Solutions to Practice Problems

1. Before any analysis, make a scatter plot of the data.  Here,  with horse power as the explanatory (x) variable and miles per gallon as the response (y) variable. The scatter plot looks reasonably linear, so a linear model should be appropriate here.

For the hypothesis test, our parameter is beta, the true slope for predicting gas mileage (mpg) from horse power across all motor vehicles. The hypotheses are H0: beta = 0 versus Ha: beta <> 0.

Make a residual plot and a normal quantile plot of the residuals. While not perfect, the plots do not suggest a severe violation of linearity, constant variance, or normality. We will proceed with the test.

Using our computer, we find the sample slope is b = -0.06940, the standard error of the slope is sb = 0.02329, the test statistic is t = (-0.06940 - 0)/0.02329 = -2.98 with df = n-2 = 15-2 = 13, and the p-value is 0.011. Since this is less than the standard alpha = 0.05, we reject the null hypothesis.

At the 5% level, we conclude that horse power is a useful linear predictor of gas mileage (mpg).

2. At 95% confidence, the t critical value at 13 df is 2.16, and so a 95% confidence interval for beta is b +/- 2.16*sb = -0.06940 +/- 2.16*0.02329 = (-.1197,-.0191). Hence, we are 95% confident that a positive difference of 1 horse power corresponds, on average, to a negative difference of between .0191mpg and .1197mpg.

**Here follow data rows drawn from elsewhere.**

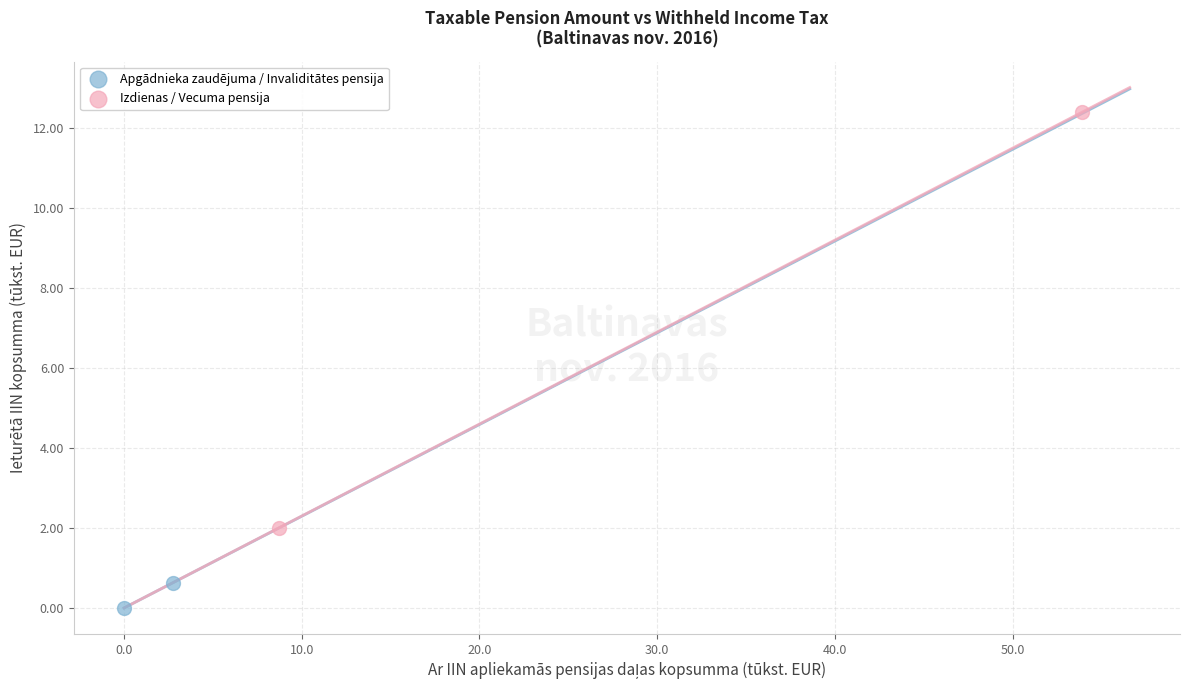

Which series reaches the minimum Y coordinate?

Apgādnieka zaudējuma / Invaliditātes pensija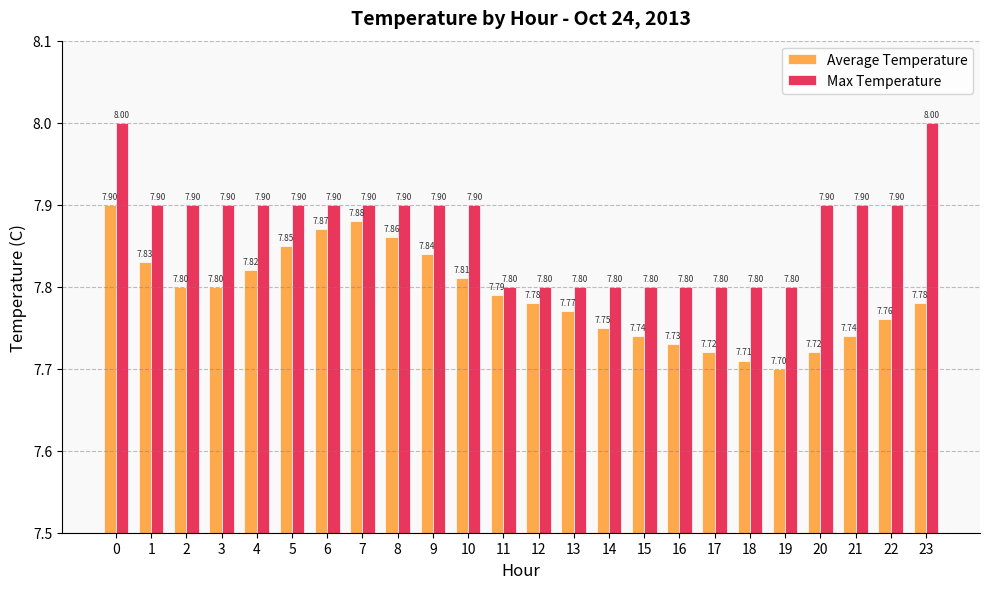

The value of Average Temperature at 6 is 5.3. True or false?

False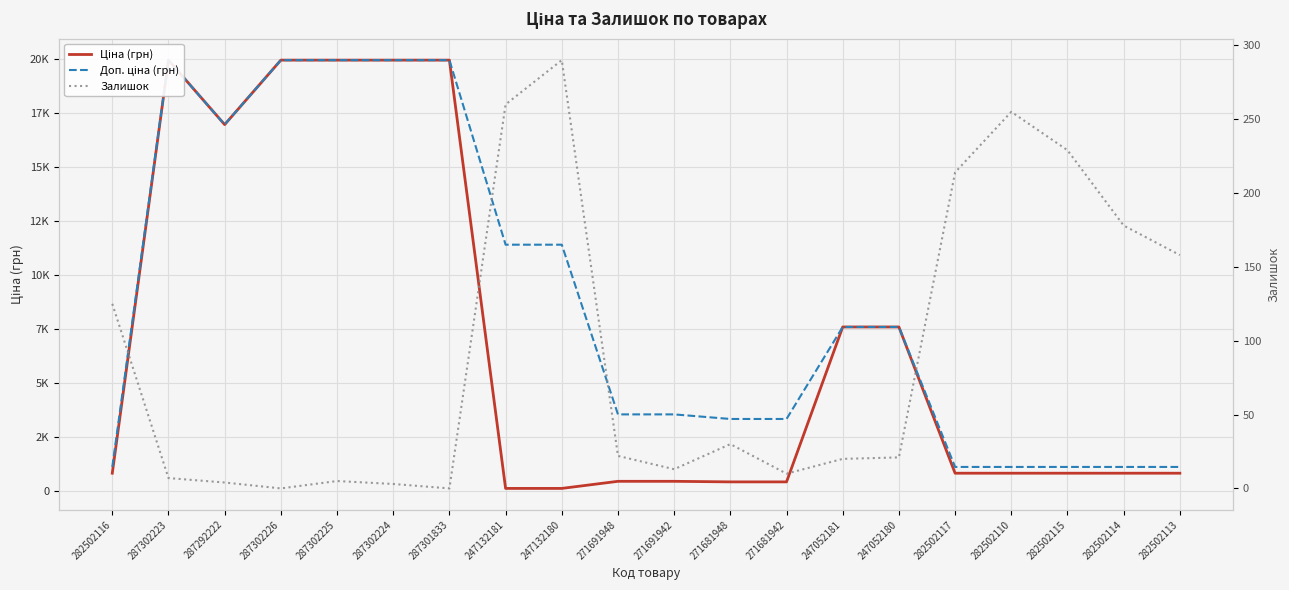

What is the average value of the Залишок series?

92.2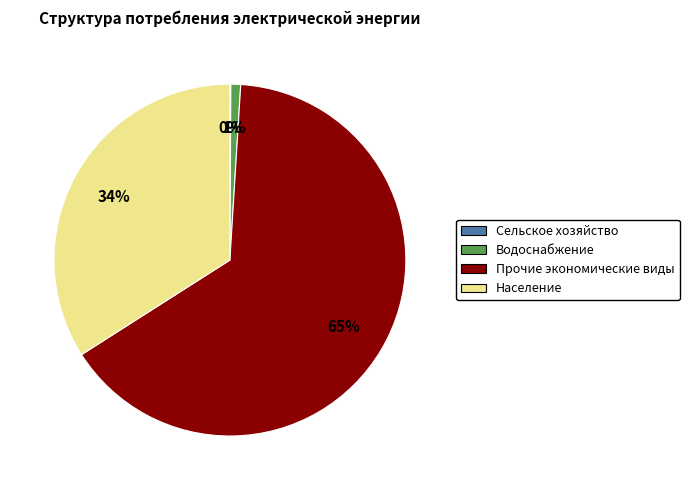

To the nearest percent, what is the difference between the largest and smallest slice percentages?

65%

3. We should again check that the requisite assumptions are met. A scatter plot shows a moderate positive relationship between price and horse power. However, a careful examination of the residuals reveals two problems: (1) the residual plot clearly shows non-constant variance, and (2) a normal quantile plot shows the residuals might be non-normal, athough the latter problem is less pronounced. Hence, a blind calculation based on the standard t formula would not be valid here.